In a world of fragmented viewership, professional leagues will try to make up the decline in revenue in other ways. That means finding new partners. (Amazon, Twitter and Verizon have all made recent deals to stream NFL games.) Leagues can—and will—reduce labor costs (that is, player salaries) when revenues fall. They can tinker with ticket pricing. They can attempt to penetrate new markets, as the NBA has in China and India.
College athletics, though, is different. For one, there are no player salaries to slash. Cutting an unprofitable program is complicated by Title IX legislation.
Despite the windfall from media-rights fees, most athletic departments are not sitting on piles of cash. According to excellent reporting by The Washington Post, between 2004 and '14 revenues at 48 of the biggest athletic departments grew from $2.7 billion to $4.5 billion, but spending moved in lockstep from $2.6 billion to $4.4 billion. Even in these flush times, most athletic departments currently operate at a deficit.

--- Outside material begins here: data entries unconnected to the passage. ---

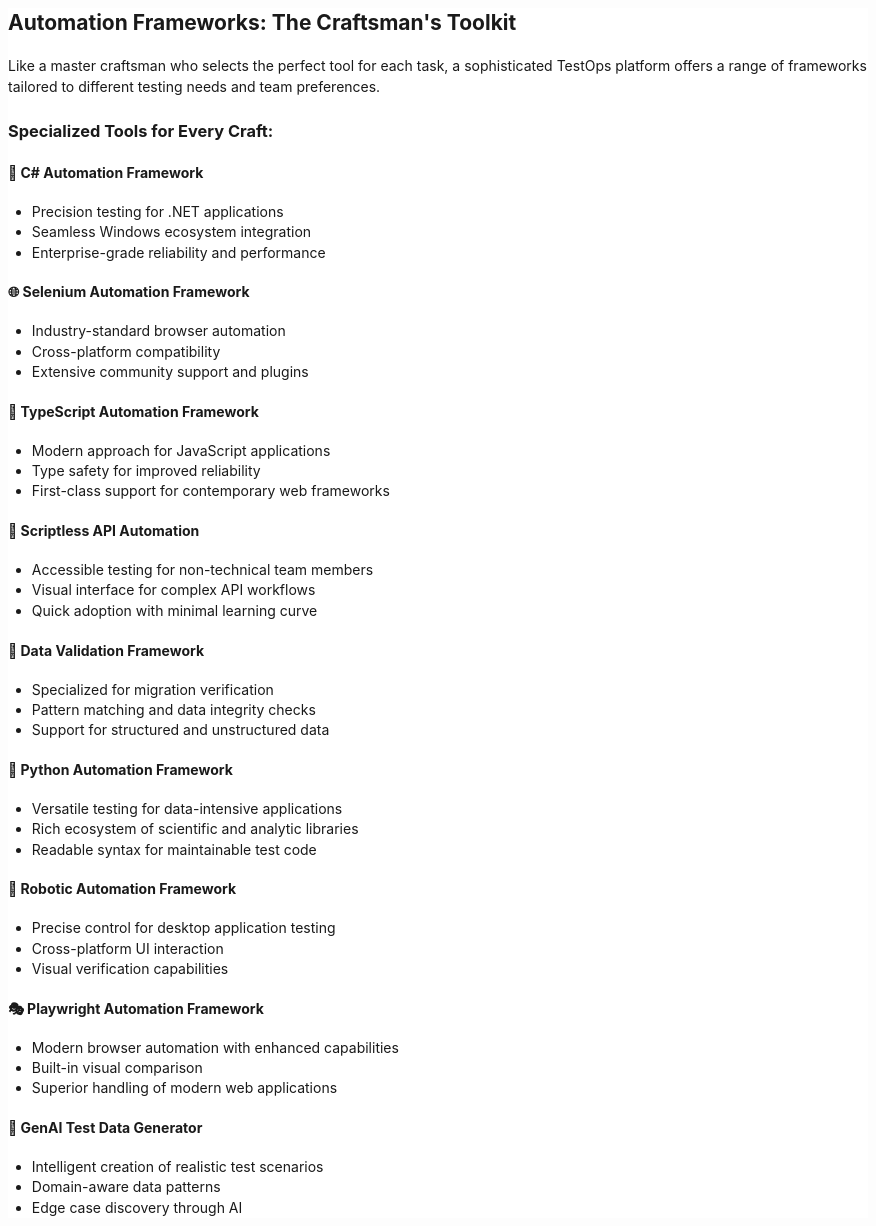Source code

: ## Automation Frameworks: The Craftsman's Toolkit

Like a master craftsman who selects the perfect tool for each task, a sophisticated TestOps platform offers a range of frameworks tailored to different testing needs and team preferences.

### Specialized Tools for Every Craft:

#### 🧩 C# Automation Framework
- Precision testing for .NET applications
- Seamless Windows ecosystem integration
- Enterprise-grade reliability and performance

#### 🌐 Selenium Automation Framework
- Industry-standard browser automation
- Cross-platform compatibility
- Extensive community support and plugins

#### 📱 TypeScript Automation Framework
- Modern approach for JavaScript applications
- Type safety for improved reliability
- First-class support for contemporary web frameworks

#### 📝 Scriptless API Automation
- Accessible testing for non-technical team members
- Visual interface for complex API workflows
- Quick adoption with minimal learning curve

#### 🔄 Data Validation Framework
- Specialized for migration verification
- Pattern matching and data integrity checks
- Support for structured and unstructured data

#### 🐍 Python Automation Framework
- Versatile testing for data-intensive applications
- Rich ecosystem of scientific and analytic libraries
- Readable syntax for maintainable test code

#### 🤖 Robotic Automation Framework
- Precise control for desktop application testing
- Cross-platform UI interaction
- Visual verification capabilities

#### 🎭 Playwright Automation Framework
- Modern browser automation with enhanced capabilities
- Built-in visual comparison
- Superior handling of modern web applications

#### 🧠 GenAI Test Data Generator
- Intelligent creation of realistic test scenarios
- Domain-aware data patterns
- Edge case discovery through AI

What happens when the rights-fee bubble does burst? And what happens if student-athletes ever become salaried employees?
Before declaring college sports Armageddon, to use the locution of Alabama football coach Nick Saban—he of the extension that will see him make $11.125 million this year—let's hold up and level-set. Truly premium content—like SEC football—will always attract an audience. Like their pro sports counterparts, college sports can offset some cable-revenue declines by making deals with digital suitors. And colleges can turn to student fees and donors to help make up losses. Plus, the athletic directors have time to figure it out: Most cable deals don't lapse until the middle of the next decade, and the NCAA's March Madness contract with Turner/CBS runs through 2032. (After the ESPN news broke, Swofford reassured his ADs that he had spoken with ESPN president John Skipper and plans for the 2019 launch of the ACC Network would continue.)
Still, the college sports landscape will look different. The divide between the schools from the Power 5 conferences and the rest will widen. Nameplates, not 43-inch monitors, will festoon lockers. There will be fewer $600,000 strength coaches. Football players will have to nap in their dorm rooms. "The athletic department of tomorrow," says Hawkins, "could go through what Bristol is going through today."